[WHAT YOU NEED TO DO] Keep the images out while you retype all of the data exactly.

=== DATA TO PROCESS ===

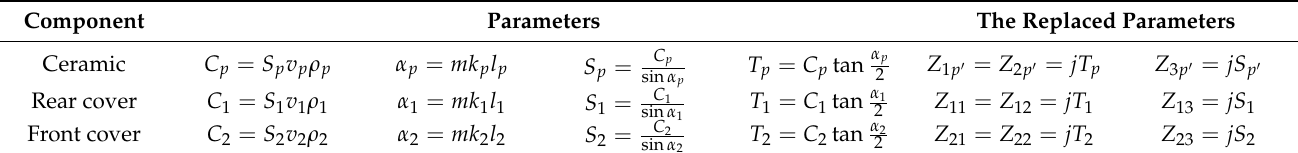
Table 2. The impedance of different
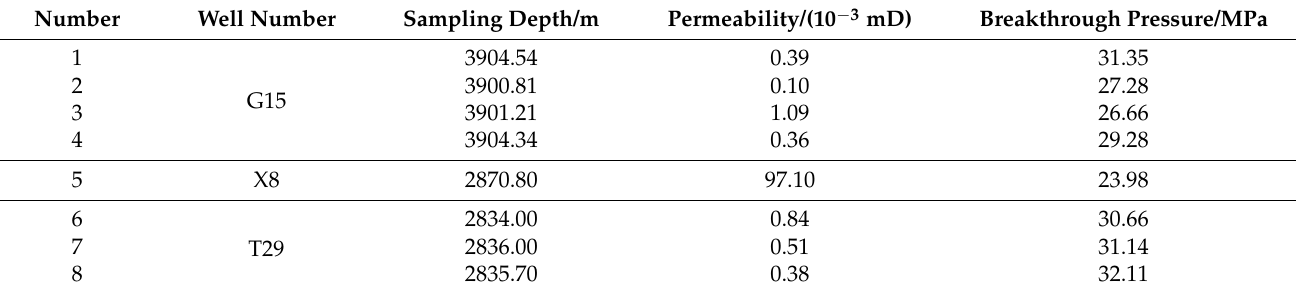
Table 11. Breakthrough pressure of caprock sample of adjacent well in X9 area (confining pressure 60 MPa, temperature 70 ◦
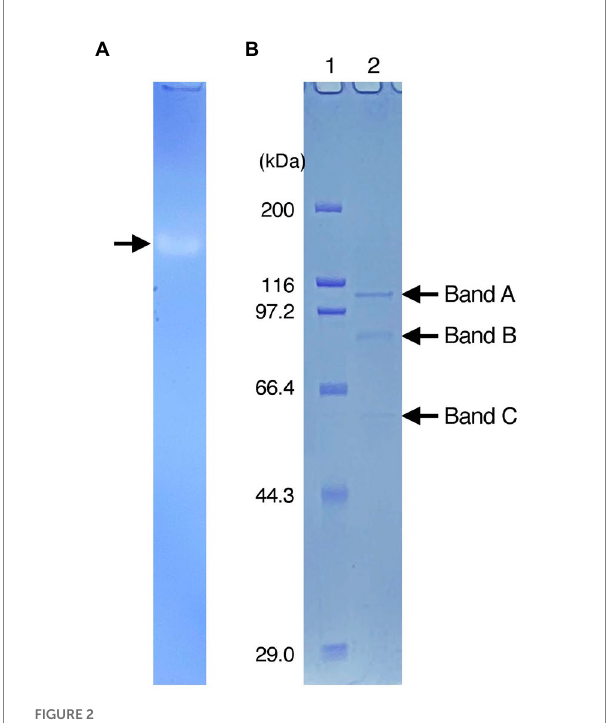
FIGURE 2 (A) Activity staining of Idr protein. The crude extracts were run on sodium dodecyl sulfate (SDS)-polyacrylamide gel electrophoresis at 4 ° C under non-denatured conditions (without SDS and reducing agents). After the electrophoresis, the gel was stained anaerobically with methyl viologen and iodate as the electron donor and acceptor, respectively. A clear band represents the active band. (B) Separation of the excised active band under completely denatured conditions (100 ° C, 5 min with SDS and 2-mercaptoethanol). The gel was stained with Coomassie brilliant blue R-250. Lane 1 represents the standard marker proteins. Three bands with molecular weights of approximately 100 kDa (band A), 80 kDa (band B), and 50 kDa (band C) were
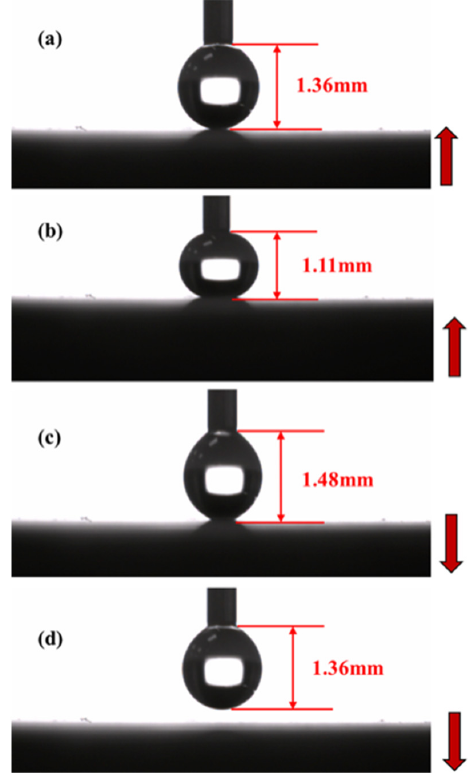
Figure 11. Photographs of the contact and departure process of water droplet ( a ) slightly contacted with the superhydrophobic surface, ( b ) compressed by the surface, ( c ) stretched by the moving surface, and ( d ) departed from the surface. The arrows show the movement directions of the surface.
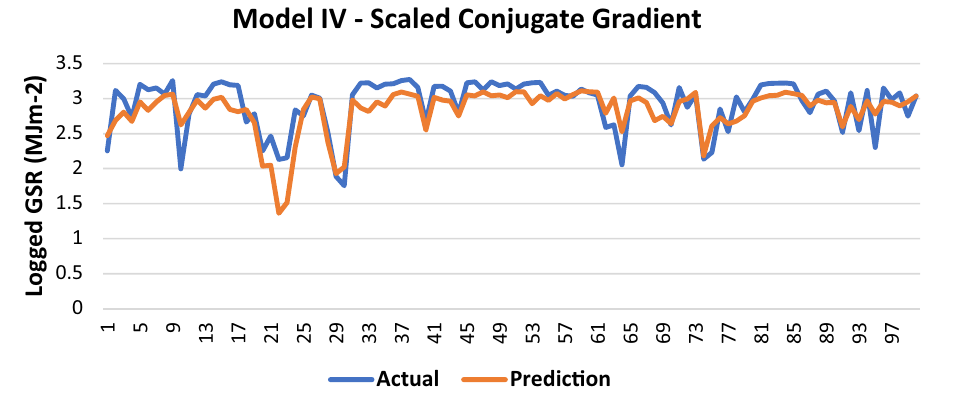
Figure 13. Graph of Actual and Predicted GSR (Model IV—SCG).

===

[WRITTEN ANSWER]
Table 2. The impedance of different
Table 11. Breakthrough pressure of caprock sample of adjacent well in X9 area (confining pressure 60 MPa, temperature 70 ◦
FIGURE 2 (A) Activity staining of Idr protein. The crude extracts were run on sodium dodecyl sulfate (SDS)-polyacrylamide gel electrophoresis at 4 ° C under non-denatured conditions (without SDS and reducing agents). After the electrophoresis, the gel was stained anaerobically with methyl viologen and iodate as the electron donor and acceptor, respectively. A clear band represents the active band. (B) Separation of the excised active band under completely denatured conditions (100 ° C, 5 min with SDS and 2-mercaptoethanol). The gel was stained with Coomassie brilliant blue R-250. Lane 1 represents the standard marker proteins. Three bands with molecular weights of approximately 100 kDa (band A), 80 kDa (band B), and 50 kDa (band C) were
Figure 11. Photographs of the contact and departure process of water droplet ( a ) slightly contacted with the superhydrophobic surface, ( b ) compressed by the surface, ( c ) stretched by the moving surface, and ( d ) departed from the surface. The arrows show the movement directions of the surface.
Figure 13. Graph of Actual and Predicted GSR (Model IV—SCG).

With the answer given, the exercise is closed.